Elisabeth Moreno, justement, ministre déléguée chargée de l'égalité entre les femmes et les hommes, assure qu'elles existent. Le rapport d'Arnaud Bazin et Eric Bocquet précise néanmoins que les structures d'accueil mises en place ne sont pas adaptées au public des femmes victimes de violences. Sur Europe 1, le premier a indiqué qu'il s'agissait de «places d'hébergement généralistes, c'est-à-dire dans lesquelles on trouve toutes sortes de population et pour lesquelles un budget de 25 euros par jour était évoqué». Une somme insuffisante pour un «accompagnement de qualité» qui suppose une prise en charge psychologique et sociale, à hauteur de «40 à 50 euros par jour», selon le sénateur.
Les moyens ne bougent quasiment pas. Et en matière de volonté politique, on peut dire que le remaniement a envoyé un message clair.
— #NousToutes (@NousToutesOrg) August 17, 2020
Les violences ne sont pas leur priorité. En fait, ils pensent sans doute comme d'autres qu'on les ennuie.
Indulgentes, les associations soulignent que les deux mois de confinement ont sans doute retarder la mise en oeuvre des mesures annoncées.
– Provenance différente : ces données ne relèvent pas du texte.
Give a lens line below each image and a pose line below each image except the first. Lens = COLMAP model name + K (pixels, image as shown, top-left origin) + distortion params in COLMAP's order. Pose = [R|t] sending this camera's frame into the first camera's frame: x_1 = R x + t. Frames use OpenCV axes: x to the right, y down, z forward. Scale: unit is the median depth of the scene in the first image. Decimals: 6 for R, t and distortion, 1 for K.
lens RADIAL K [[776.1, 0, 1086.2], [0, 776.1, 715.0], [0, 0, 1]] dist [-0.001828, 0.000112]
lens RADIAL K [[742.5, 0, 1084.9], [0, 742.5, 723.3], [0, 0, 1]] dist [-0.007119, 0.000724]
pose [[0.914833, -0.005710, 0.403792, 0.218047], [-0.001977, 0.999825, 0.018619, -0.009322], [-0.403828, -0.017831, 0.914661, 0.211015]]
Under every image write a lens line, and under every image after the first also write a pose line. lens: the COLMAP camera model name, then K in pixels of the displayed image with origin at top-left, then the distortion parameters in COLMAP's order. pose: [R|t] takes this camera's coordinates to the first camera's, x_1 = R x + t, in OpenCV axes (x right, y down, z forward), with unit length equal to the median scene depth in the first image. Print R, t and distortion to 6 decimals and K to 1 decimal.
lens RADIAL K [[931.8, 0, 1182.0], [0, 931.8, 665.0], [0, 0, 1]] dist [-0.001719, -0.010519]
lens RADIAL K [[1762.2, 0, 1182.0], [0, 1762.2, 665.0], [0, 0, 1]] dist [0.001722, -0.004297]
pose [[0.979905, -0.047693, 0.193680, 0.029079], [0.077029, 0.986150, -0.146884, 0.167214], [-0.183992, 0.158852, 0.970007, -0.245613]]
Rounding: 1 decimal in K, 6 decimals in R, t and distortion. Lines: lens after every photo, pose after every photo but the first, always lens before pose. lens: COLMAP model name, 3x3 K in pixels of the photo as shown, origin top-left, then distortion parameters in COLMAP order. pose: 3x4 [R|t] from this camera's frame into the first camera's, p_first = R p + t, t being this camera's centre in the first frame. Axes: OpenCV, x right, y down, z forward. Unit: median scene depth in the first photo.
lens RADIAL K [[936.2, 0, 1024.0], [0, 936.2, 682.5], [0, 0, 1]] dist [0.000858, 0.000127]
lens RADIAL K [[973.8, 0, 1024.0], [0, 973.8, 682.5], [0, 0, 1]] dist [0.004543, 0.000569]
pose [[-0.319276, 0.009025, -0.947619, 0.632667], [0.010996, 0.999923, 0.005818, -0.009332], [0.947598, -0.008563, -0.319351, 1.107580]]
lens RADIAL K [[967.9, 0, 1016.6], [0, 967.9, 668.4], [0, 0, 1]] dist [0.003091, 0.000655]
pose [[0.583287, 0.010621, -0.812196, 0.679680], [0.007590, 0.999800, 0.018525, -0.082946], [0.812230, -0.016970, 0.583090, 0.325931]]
D'un autre côté cette période, durant laquelle une hausse sensible du nombre de victimes de violences intrafamilliales a été enregistrée, a révélé «les angles morts du Grenelle». Notamment le manque de prise en charge des familles et enfants des femmes victimes de violences conjugales et le nombre insuffisant d'hébergements spécialisés.
Le principal reproche formulé contre le gouvernement concerne l'absence «de suivi des politiques impulsées», qui empêche une «vision transversale pourtant nécessaire». Sur ce point Elisabeth Moreno semble avoir apporté un début de réponse, en promettant de «réunir toutes les six semaines les groupes de travail formés lors du Grenelle, ainsi que des associations et des experts». Une première réunion a eu lieu aujourd'hui, jeudi 3 septembre, pour marquer l'anniversaire du lancement du Grenelle.